Commenting on the production figures, Lake Shore President and CEO Tony Makuch said: “We finished 2012 strong with higher production and improved grades during the fourth quarter. For the full year, we achieved our production guidance. Equally important, we met our key mine development and mill expansion objectives.
“The progress we achieved in 2012 has positioned us for significantly higher production, reduced spending and improved cash operating costs in 2013,” he went on. “Capital spending on mine development and mill expansion projects is forecast at approximately C$80 million, with an additional C$10 million budgeted for exploration, largely in-mine drilling. Cash operating costs in 2013 are targeted at US$800-$875/oz, including royalties.”
By focusing on a district with known gold-producing pedigree, Lake Shore believes that this has major benefits as it transforms from exploration to production. “Timmins is a mining town with a mining culture,” Utting told E&MJ. “In a tight labor market, it’s a good place to be, since we don’t have to rely on fly-in, fly-out.
“We benefit significantly from the availability of the things you need when you’re building a new mine,” he added. “When we ran a power line into Timmins West, we only had to put in nine poles to link in to the grid.”
The focus now is for Lake Shore to increase the mill’s processing rate to 3,000 mt/d by the middle of the year, and to increase production from Timmins West to reach that level by the year-end, with additional mill feed being drawn from Bell Creek in the interim. It is also continuing to evaluate the deep zone at Bell Creek, Fenn-Gib and a number of other prospects. The glory days of the Timmins-Porcupine camp may be in the history books now, but it looks like another chapter is in the process of being written.
Lake Shore Gold Finds More Mineralization
In late January, Lake Shore Gold reported the results from over 27,000 m of drilling at its 144 property during 2012. Highlights included the discovery of a new area of mineralization, 850 m south of Thunder Creek in 144 Gap, together with an area of shallow mineralization at 144 South.

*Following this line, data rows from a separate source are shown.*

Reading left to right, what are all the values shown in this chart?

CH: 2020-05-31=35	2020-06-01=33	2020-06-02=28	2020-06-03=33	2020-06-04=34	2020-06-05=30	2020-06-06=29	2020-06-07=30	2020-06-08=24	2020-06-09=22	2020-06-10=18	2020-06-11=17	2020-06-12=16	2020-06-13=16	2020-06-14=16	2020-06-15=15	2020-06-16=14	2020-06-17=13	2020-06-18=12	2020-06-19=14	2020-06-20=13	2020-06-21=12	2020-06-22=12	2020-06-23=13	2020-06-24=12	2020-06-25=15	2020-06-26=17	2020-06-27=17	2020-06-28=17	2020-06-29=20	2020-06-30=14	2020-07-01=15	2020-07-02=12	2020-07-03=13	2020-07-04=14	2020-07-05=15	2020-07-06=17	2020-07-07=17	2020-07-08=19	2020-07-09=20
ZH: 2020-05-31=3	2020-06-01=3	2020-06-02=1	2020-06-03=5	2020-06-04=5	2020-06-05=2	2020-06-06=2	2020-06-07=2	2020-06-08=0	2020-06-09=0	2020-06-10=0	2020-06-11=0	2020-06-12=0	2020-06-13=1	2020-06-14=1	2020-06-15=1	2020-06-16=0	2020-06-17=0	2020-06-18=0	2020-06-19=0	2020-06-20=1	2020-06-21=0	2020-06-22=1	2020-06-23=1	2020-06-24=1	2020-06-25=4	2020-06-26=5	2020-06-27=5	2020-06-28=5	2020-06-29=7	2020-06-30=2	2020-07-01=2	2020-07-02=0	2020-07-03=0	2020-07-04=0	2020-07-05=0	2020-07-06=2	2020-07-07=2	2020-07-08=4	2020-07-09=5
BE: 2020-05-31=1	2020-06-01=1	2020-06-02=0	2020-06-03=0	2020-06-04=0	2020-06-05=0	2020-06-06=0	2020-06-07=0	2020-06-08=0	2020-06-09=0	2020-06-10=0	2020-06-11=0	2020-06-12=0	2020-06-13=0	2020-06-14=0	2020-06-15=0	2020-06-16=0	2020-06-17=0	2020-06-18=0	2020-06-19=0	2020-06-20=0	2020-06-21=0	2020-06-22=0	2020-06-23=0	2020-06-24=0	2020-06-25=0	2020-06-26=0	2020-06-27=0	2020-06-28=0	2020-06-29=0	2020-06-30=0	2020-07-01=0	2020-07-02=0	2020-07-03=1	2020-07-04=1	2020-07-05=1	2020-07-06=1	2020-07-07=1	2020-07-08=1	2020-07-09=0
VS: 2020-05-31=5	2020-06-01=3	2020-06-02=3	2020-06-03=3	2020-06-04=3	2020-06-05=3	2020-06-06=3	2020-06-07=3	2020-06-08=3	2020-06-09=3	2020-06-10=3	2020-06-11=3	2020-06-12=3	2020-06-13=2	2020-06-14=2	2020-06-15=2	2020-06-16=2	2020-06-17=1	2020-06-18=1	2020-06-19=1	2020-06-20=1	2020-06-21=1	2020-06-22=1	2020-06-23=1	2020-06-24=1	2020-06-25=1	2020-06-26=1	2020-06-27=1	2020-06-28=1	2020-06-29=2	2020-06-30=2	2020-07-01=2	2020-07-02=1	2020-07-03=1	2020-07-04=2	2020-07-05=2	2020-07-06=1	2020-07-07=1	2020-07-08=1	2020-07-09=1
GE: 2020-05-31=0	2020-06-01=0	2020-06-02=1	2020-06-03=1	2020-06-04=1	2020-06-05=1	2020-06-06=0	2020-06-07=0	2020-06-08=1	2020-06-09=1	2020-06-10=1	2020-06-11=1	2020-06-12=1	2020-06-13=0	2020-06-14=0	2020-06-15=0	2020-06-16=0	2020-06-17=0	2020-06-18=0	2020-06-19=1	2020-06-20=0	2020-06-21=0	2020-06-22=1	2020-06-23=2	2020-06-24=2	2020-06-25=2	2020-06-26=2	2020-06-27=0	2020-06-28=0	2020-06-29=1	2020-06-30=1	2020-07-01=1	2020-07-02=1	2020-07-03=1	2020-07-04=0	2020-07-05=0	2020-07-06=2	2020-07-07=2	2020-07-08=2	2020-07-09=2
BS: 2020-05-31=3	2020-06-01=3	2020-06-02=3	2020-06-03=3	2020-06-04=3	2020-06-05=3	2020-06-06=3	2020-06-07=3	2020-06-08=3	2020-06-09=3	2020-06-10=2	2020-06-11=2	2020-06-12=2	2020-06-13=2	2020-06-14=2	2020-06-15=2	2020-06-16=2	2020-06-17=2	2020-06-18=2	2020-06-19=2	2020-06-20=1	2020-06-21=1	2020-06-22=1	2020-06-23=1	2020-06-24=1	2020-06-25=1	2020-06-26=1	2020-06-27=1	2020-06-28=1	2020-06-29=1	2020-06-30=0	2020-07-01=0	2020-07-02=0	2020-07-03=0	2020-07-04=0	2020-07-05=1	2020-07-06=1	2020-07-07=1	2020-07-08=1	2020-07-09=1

Company President and CEO Tony Makuch, said: “The results highlight the significant potential to continue to grow and expand the Timmins West mine operation, including exploring the gap between Thunder Creek and 144 as well as the 144 North and South zones. We have discovered new areas of mineralization in the 144 Gap, doubled the depth of known mineralization at 144 North and intersected new mineralization at 144 South. We have also gained important new information regarding controls for the mineralization and identified large syenite stocks at both the 144 North and 144 South areas that are similar to that found at Thunder Creek.”
The company states that the main focus of future drilling here will be to test the projected down-plunge extensions of the newly identified mineralization at the 144 Gap and South areas.